§ **WHAT IS NEEDED**
Please pull out every line in the items below that contains the word "many". Case counts.

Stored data

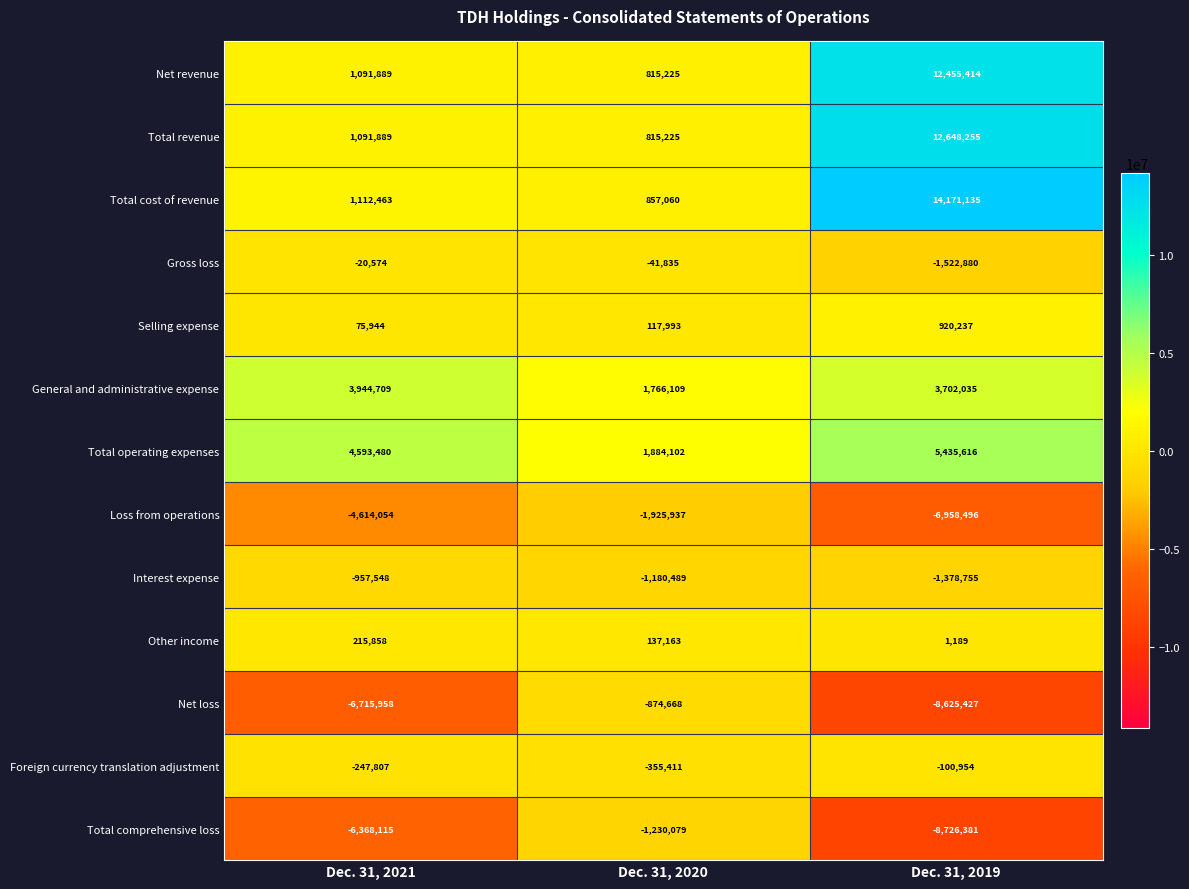

At which label is General and administrative expense closest to 2855409?

Dec. 31, 2019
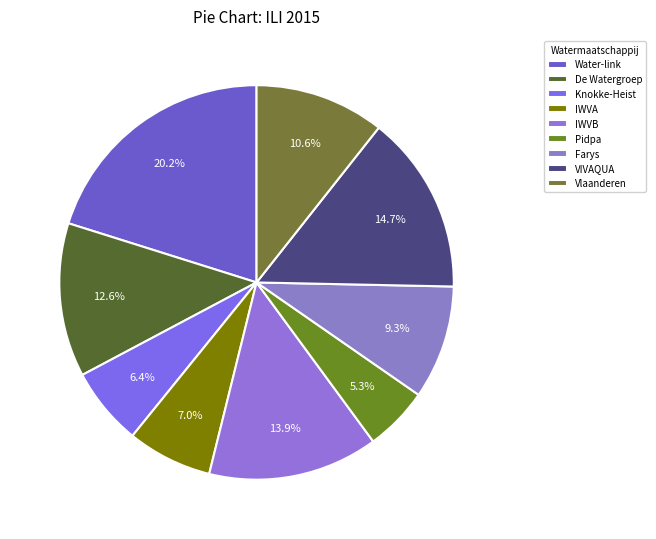

How many slices are in this pie chart?

9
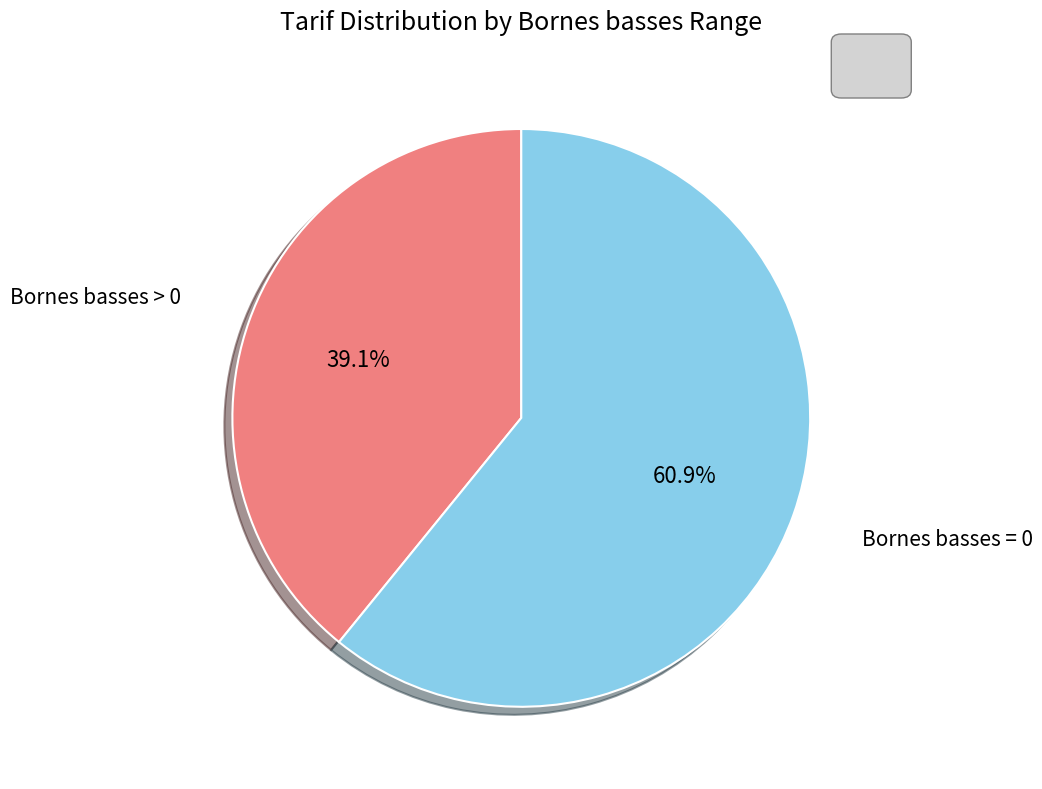

To the nearest percent, what is the difference between the largest and smallest slice percentages?

22%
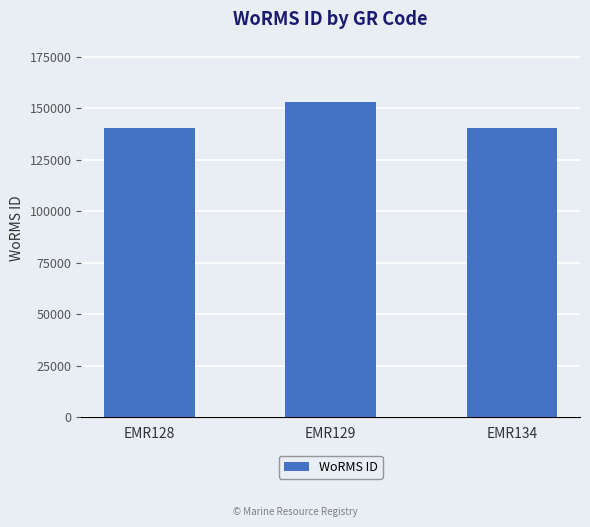

What is the smallest value displayed?

140621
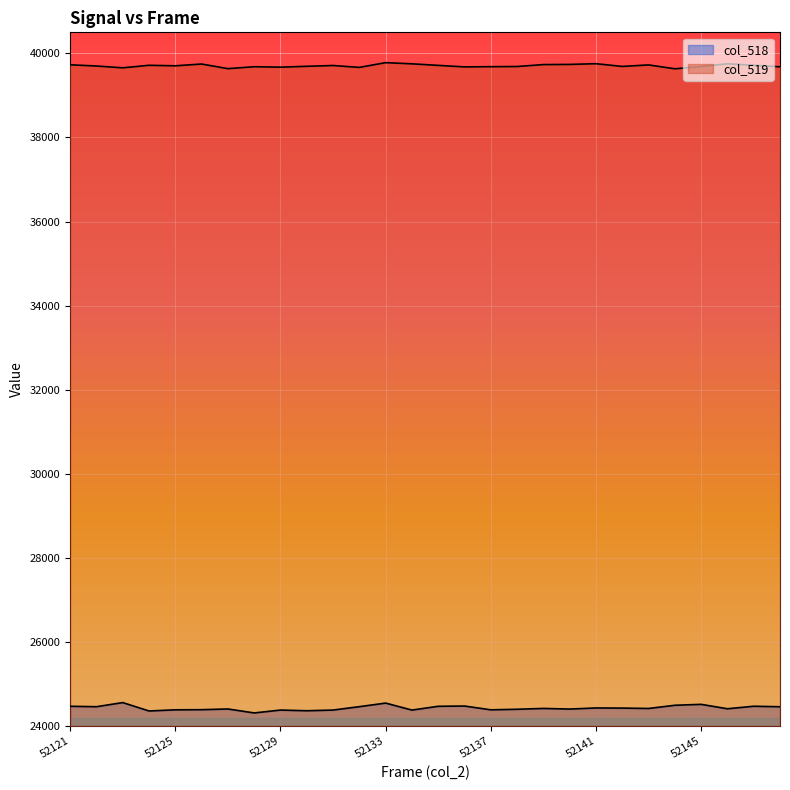

How many values in the col_519 series are below 39704?

14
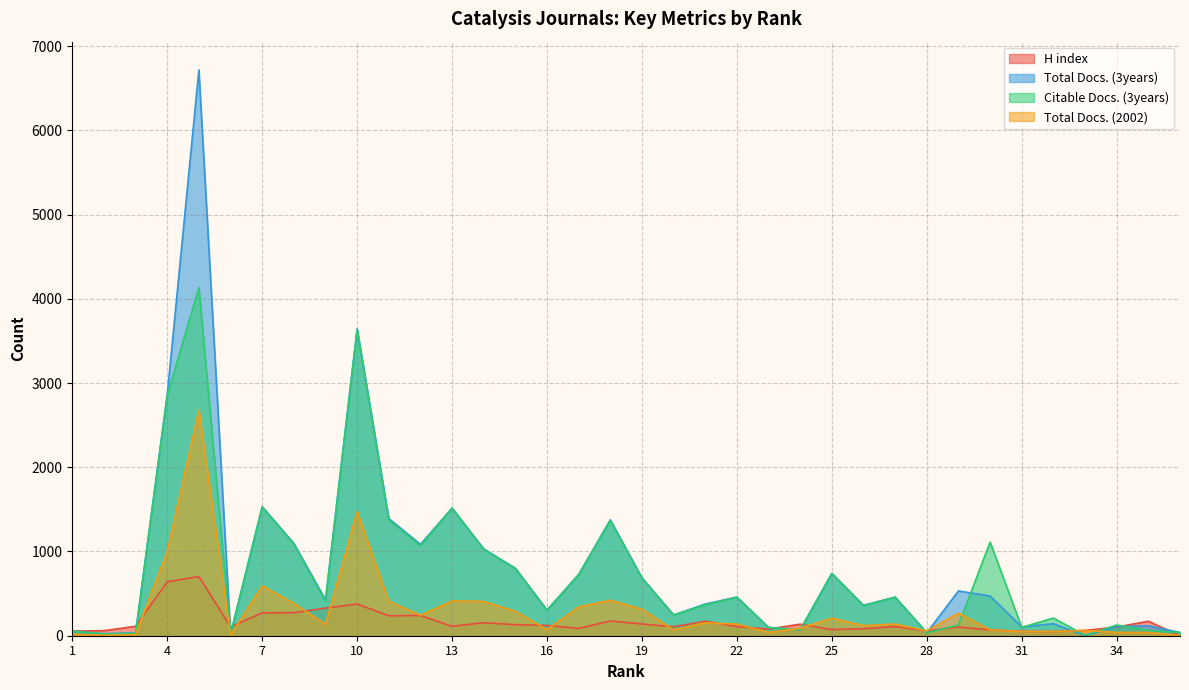

Which category has the highest value in the H index series?

5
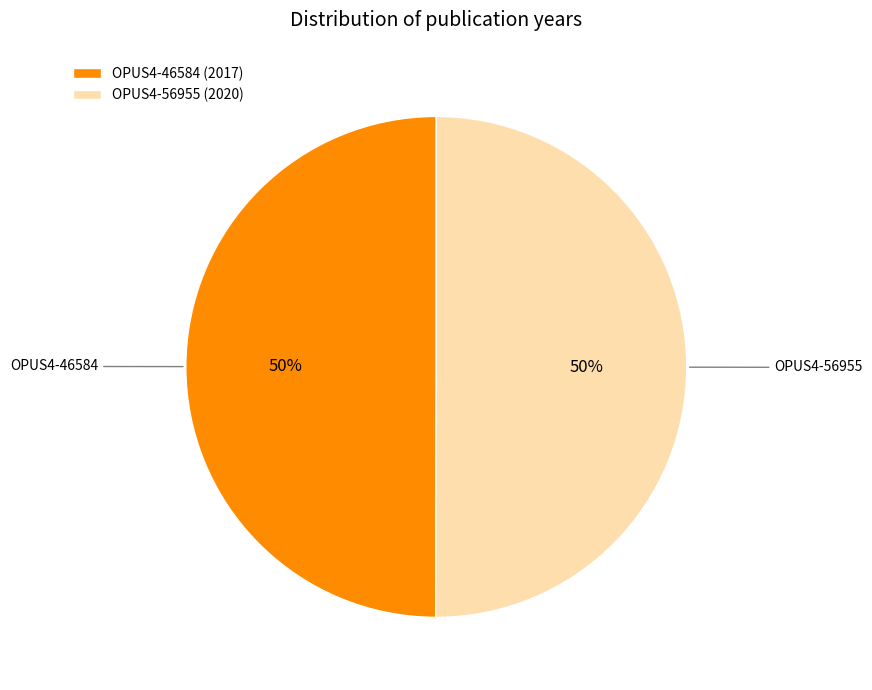

The OPUS4-56955 slice represents 50% of the pie. True or false?

True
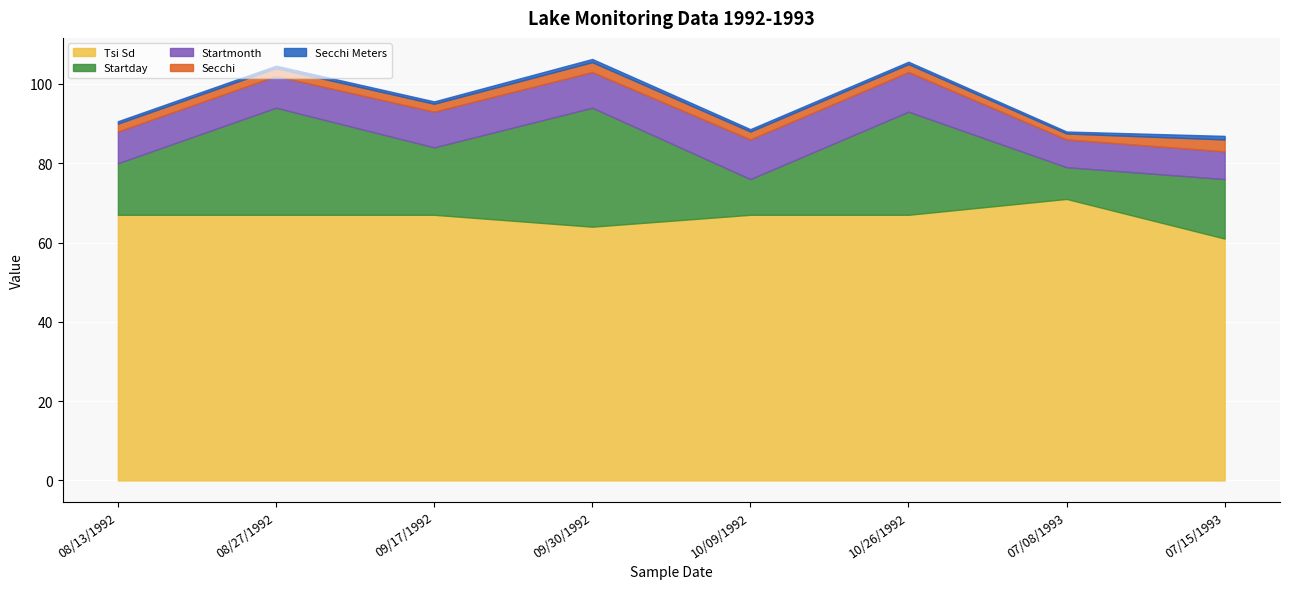

Count the Tsi Sd values in the range 67 to 68.

5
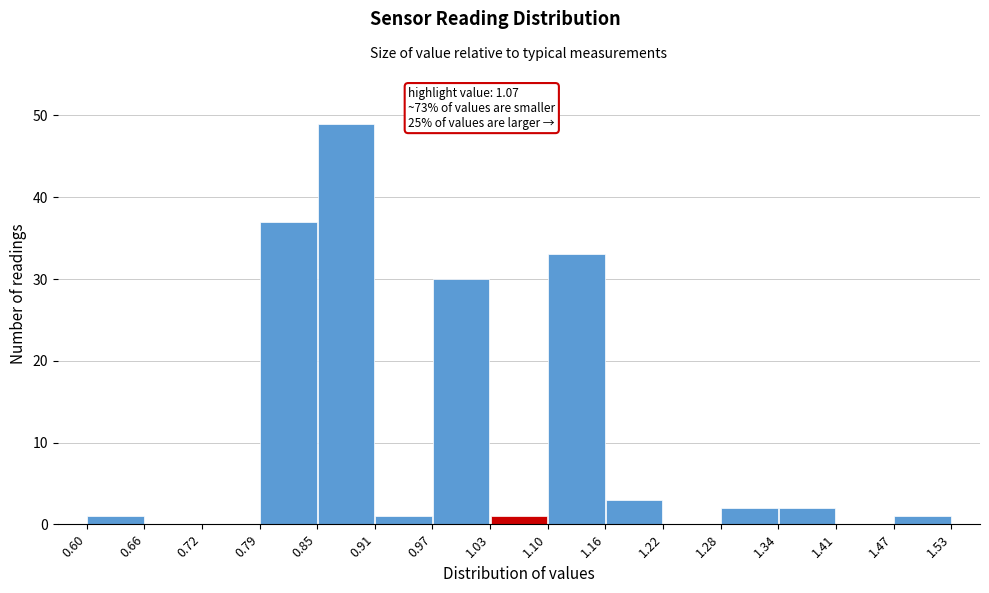

Over which range of the x-axis is the bar tallest?

0.85 to 0.91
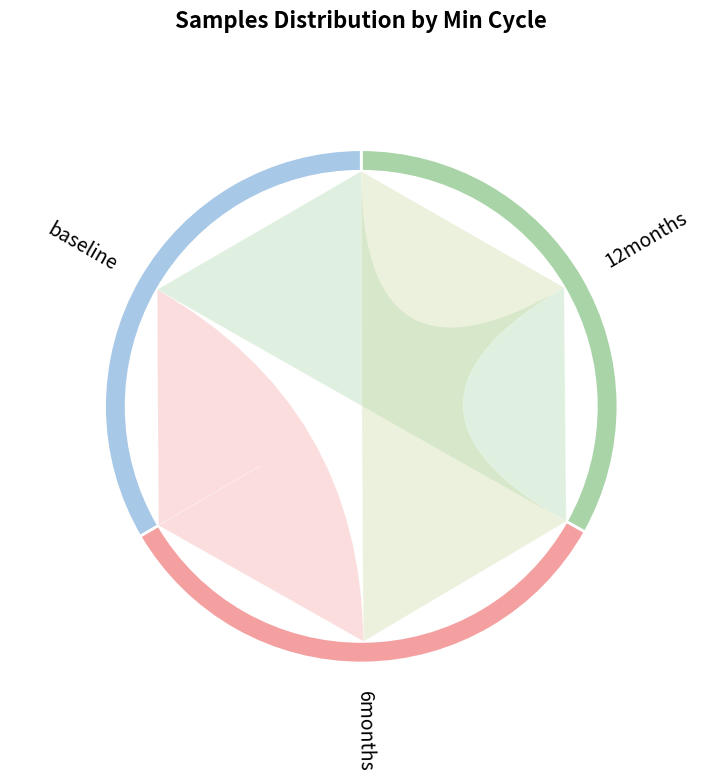

Is it true that 32 is 22% of the pie?

False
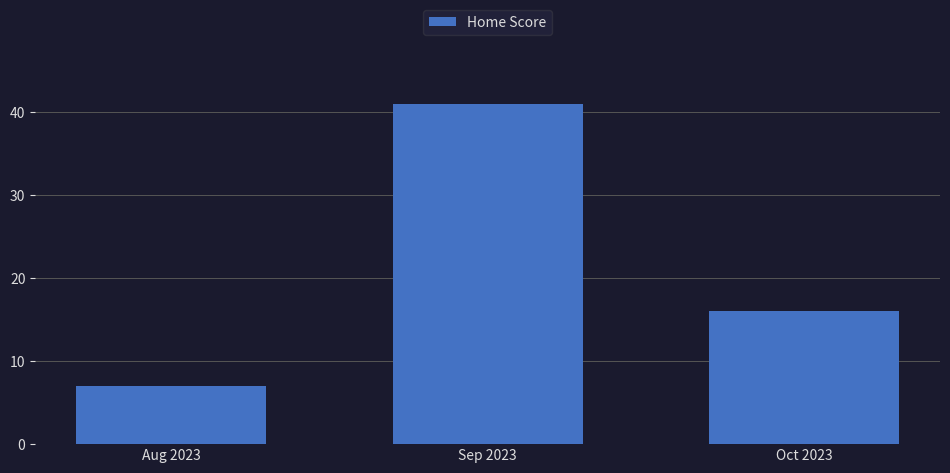

Between Aug 2023 and Oct 2023, which is larger?

Oct 2023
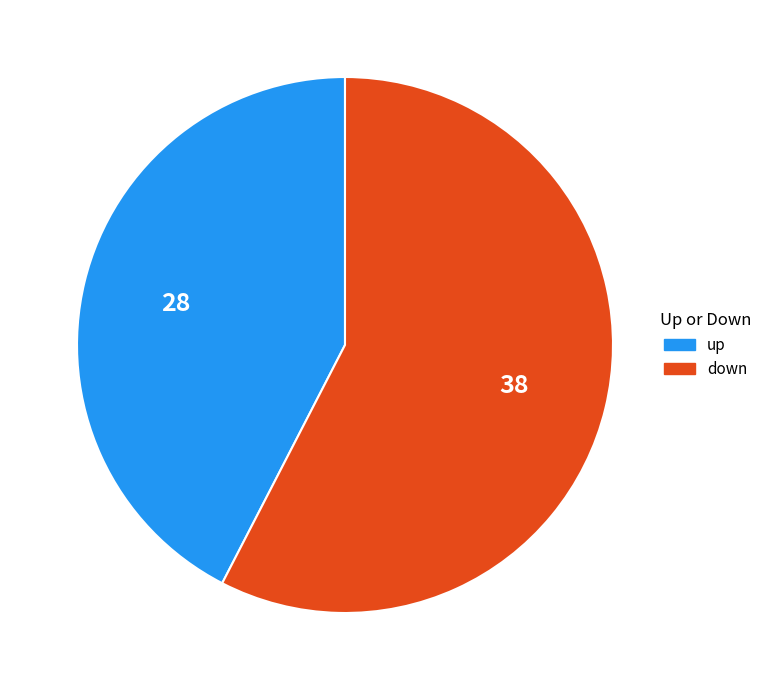

Is it true that up is 51% of the pie?

False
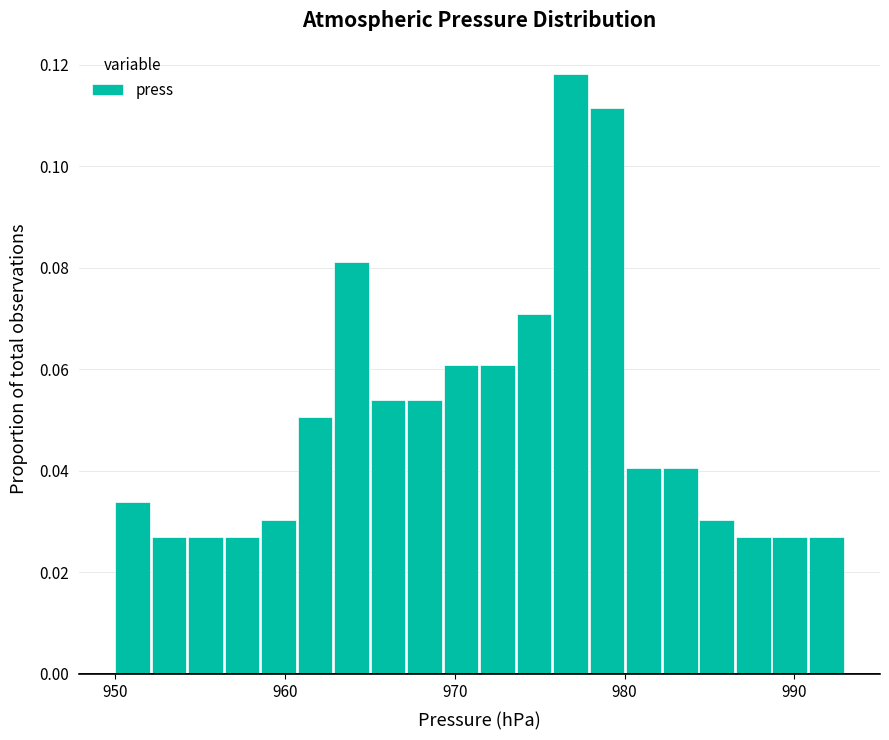

Around what value on the x-axis is the tallest bar? Give the approximate position of its centre, as read against the axis.

977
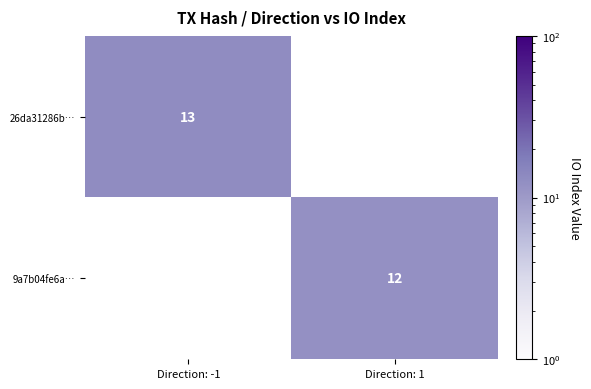

Is the value of 9a7b04fe6a… at Direction: 1 greater than the value of 26da31286b… at Direction: -1?

No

§ **SOLUTION TO THE PROBLEM**
How many slices are in this pie chart?
How many values in the col_519 series are below 39704?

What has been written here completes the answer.